One of our most popular blog posts, An Association Mission Statement, What it is (and isn’t), touches on the difference between a mission statement and a vision statement.
While at first glance, the differences may seem small, the fact is that the two serve very different purposes. The mission statement is about the present, and the vision statement is about the future. The mission statement is “every day,” and the vision statement is the “someday.”
A few examples to illustrate the differences:
Mission Statement: A company that inspires and fulfills your curiosity.
Vision Statement: Using our unlimited passion for technology, content and services to deliver groundbreaking new excitement and entertainment, as only Sony can.
Mission statement: The mission of Southwest Airlines is dedication to the highest quality of customer service delivered with a sense of warmth, friendliness, individual pride, and company spirit.
Vision statement: To become the world’s most loved, most flown, and most profitable airline.
Mission statement: To give people the power to build community and bring the world closer together.
Vision statement: People use Facebook to stay connected with friends and family, to discover what’s going on in the world, and to share and express what matters to them.
Some iconic Vision statements:
Honda (1970s): We will destroy Yamaha.
Wikipedia: Imagine a world in which every single person is given free access to the sum of all human knowledge.
Microsoft: A computer on every desktop and in every home.
Tesla: To accelerate the world’s transition to sustainable energy.
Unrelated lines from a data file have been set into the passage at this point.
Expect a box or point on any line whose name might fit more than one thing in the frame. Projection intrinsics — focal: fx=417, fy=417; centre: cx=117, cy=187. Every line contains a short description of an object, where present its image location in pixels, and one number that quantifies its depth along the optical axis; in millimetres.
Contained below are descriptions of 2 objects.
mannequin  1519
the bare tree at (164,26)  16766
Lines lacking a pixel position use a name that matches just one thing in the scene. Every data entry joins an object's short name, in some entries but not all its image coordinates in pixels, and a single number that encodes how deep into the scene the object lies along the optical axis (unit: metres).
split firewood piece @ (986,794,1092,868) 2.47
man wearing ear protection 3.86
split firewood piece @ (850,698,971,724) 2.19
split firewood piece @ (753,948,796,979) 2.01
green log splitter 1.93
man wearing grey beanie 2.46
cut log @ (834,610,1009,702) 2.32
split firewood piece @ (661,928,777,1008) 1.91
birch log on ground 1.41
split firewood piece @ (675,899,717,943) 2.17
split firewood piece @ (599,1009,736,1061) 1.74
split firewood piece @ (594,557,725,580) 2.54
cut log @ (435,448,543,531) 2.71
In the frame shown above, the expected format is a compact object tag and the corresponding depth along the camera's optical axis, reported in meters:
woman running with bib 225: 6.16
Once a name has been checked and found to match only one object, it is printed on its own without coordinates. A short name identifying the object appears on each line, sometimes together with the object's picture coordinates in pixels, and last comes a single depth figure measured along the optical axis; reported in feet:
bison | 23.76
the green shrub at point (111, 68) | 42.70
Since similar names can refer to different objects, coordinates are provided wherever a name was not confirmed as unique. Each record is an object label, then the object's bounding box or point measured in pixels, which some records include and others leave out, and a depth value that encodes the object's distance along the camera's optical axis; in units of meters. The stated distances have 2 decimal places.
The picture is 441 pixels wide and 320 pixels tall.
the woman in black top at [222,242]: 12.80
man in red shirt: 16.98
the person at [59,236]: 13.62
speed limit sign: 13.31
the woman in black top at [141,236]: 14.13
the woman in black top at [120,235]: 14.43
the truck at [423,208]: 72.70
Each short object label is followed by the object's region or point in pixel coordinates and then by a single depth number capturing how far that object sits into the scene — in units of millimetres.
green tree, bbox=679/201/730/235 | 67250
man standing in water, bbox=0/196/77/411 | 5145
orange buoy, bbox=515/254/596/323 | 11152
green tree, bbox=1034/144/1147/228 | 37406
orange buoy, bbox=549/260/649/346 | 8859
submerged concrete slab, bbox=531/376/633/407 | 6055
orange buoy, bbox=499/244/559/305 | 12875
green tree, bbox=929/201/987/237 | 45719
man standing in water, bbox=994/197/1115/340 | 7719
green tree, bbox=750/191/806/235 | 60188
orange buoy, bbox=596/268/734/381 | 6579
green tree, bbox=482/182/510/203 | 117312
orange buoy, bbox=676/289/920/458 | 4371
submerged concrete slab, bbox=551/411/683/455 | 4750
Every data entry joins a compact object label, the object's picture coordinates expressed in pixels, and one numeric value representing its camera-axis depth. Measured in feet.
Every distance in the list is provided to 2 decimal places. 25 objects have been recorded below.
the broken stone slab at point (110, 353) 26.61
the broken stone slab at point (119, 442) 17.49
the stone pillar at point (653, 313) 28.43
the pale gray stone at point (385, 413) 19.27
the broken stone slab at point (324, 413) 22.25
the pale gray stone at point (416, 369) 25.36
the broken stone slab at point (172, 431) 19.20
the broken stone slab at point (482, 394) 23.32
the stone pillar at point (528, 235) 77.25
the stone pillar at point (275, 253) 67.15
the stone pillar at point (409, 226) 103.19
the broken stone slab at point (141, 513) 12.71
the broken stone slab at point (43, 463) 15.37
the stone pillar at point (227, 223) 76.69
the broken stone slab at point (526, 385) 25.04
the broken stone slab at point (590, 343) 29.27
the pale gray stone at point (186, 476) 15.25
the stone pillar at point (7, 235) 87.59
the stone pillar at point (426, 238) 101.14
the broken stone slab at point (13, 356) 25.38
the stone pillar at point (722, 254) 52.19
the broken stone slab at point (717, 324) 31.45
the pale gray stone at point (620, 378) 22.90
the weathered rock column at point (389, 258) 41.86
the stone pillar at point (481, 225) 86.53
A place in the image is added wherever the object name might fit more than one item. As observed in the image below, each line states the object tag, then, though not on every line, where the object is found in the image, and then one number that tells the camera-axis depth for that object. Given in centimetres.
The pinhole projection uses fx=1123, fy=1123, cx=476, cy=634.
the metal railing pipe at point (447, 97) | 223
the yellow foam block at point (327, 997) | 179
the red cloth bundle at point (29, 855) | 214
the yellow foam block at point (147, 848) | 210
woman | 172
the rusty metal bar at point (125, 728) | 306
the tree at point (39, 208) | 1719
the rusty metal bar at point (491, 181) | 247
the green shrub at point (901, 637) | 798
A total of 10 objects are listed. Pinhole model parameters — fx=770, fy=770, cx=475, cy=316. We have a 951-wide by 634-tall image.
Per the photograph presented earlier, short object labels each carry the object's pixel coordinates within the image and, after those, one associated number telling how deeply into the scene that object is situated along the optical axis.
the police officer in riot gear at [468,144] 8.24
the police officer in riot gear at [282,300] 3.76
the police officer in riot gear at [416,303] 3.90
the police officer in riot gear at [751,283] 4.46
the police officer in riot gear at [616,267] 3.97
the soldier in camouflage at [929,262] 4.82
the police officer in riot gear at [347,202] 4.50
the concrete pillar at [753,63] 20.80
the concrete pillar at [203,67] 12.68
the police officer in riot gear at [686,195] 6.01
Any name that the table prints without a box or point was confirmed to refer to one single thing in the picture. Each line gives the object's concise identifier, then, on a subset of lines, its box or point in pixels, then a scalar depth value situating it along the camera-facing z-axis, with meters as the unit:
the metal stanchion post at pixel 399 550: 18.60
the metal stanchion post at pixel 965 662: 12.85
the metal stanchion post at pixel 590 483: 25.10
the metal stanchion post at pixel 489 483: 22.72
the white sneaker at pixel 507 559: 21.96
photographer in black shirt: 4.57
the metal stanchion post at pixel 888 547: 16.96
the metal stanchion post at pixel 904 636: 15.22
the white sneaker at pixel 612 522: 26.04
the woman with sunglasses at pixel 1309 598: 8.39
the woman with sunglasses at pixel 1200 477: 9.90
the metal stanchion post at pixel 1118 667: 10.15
A strong vision statement:
Focuses on the direction an organization needs to go in order to make the biggest impact
Isn’t timeless; a good vision statement should have a 5-10 year lifespan
Is concise (1-2 sentences)
A key to progress is to have a clear vision for staff and members to understand where the association is headed. The vision statement is aspirational and outlines the future. It defines what you want to become, allowing for innovation, purpose, and growth. What are you waiting for?